SOUTH BEND, Ind. — The grass isn’t always greener somewhere else.
For Chicago’s Houston Griffith, it took 18 days in the transfer portal in January to realize that before the talented safety ultimately opted to return for his senior season at Notre Dame. Three weeks into spring practice, that turn of events seems to be playing out to the benefit of both him and the program.
“I felt like two things needed to happen for Houston: opportunity and then making the best of the opportunity,” Irish coach Brian Kelly said. “What is making the best? What does that equal? I think a lot of that has been just an awareness of the situation that he’s in and using what I think is outstanding athletic ability and applying it to the particular situation.”
Griffith, whose father, Howard, starred at Illinois and won two Super Bowl rings during an eight-year NFL career as a fullback, has underachieved so far in his college career. A four-star recruit out of IMG Academy in Bradenton, Florida, the former Mount Carmel standout made just two starts last season while mostly sitting behind sixth-year player Shaun Crawford.
After losing ground to fellow reserve DJ Brown down the stretch in 2020, Griffith was ready to explore other opportunities. He put his name in the transfer portal Jan. 4, shortly after the Irish fell to Alabama in the College Football Playoff semifinal.
Four days later, the Irish won a high-profile battle with LSU for former Cincinnati defensive coordinator Marcus Freeman. That timing proved pivotal.
Over the next two weeks, Freeman joined Kelly in a series of phone discussions with Griffith. The re-recruitment went better than anyone could have expected, frustration gradually giving way to possibility, both on and off the field.

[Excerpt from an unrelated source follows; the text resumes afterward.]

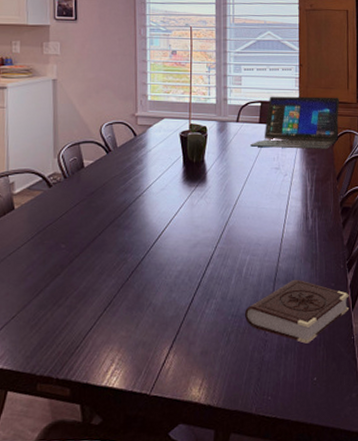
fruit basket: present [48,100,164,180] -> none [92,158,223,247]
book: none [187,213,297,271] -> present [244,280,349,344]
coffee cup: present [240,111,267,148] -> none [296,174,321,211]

The chance to complete work toward his Notre Dame degree loomed large. So did hearing the energy from a new voice in the mix — Freeman’s — after three years of failing to launch in Clark Lea’s defense.
Pass-defense coordinator Terry Joseph, who coached Notre Dame’s safeties, also moved on after the season. So it truly seemed to be a clean slate for the 6-foot, 204-pounder who decommitted from Florida State to enroll early at Notre Dame in 2018.

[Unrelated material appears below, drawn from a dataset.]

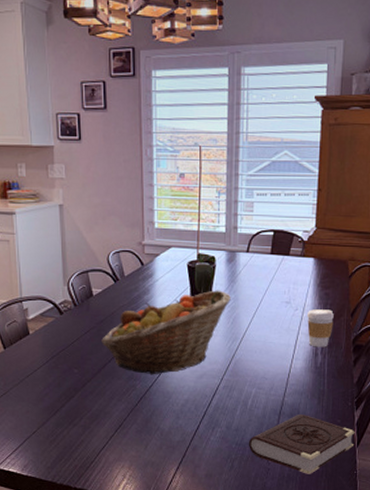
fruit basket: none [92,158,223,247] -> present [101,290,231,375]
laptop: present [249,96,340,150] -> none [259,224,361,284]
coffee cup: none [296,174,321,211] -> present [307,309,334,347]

“I’ve never been afraid of competition,” Griffith said. “Having that conversation with coach Freeman and coach Kelly, just knowing that I got a home and it’s something they really want — me to come here and just compete — I couldn’t turn that down.”
Kelly and Freeman made it clear throughout those talks in January: The responsibility to make this reboot work ran in both directions.

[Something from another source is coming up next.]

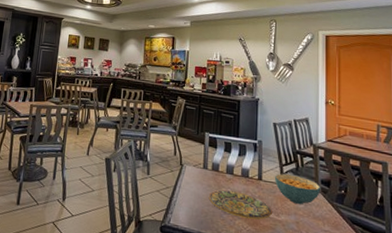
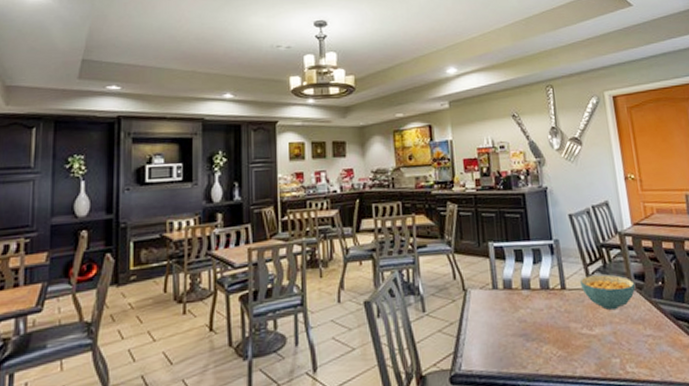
plate: present [208,189,273,220] -> none [504,309,585,342]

“Houston and I had a conversation,” Kelly said. “There were no promises. We didn’t promise him a starting position. All we said was that we believe this is the right place for you and we want you to be here.”
In the end, that was enough to lure Griffith back to familiar turf and a newfound leadership role.
“Myself and Marcus talked to him on the phone and said, ‘We want you to be part of what we’re doing here in 2021,’ ” Kelly said. “Both of us [were] really clear that he’s part of our plans. Then [it was] him making the decision, ‘OK, if they want me and I’m part of the plans, then I’m staying at Notre Dame.’ That’s kind of how that went down.”
Both Kelly and Griffith used the term “football IQ” several times in assessing the player’s improvement this spring. No longer, Kelly said, is Griffith “using a hammer when he needed to use a screwdriver.”
All that extra film study with Freeman and new safeties coach Chris O’Leary is paying early dividends. Griffith’s devotion has carried over to the classroom, as well.
“This offseason, I’ve really challenged myself as a football player and academically to really become a student of the game and to finish up my degree,” Griffith said. “Right now my main focus is just being present where my feet are.”
The grass beneath them is greener than ever.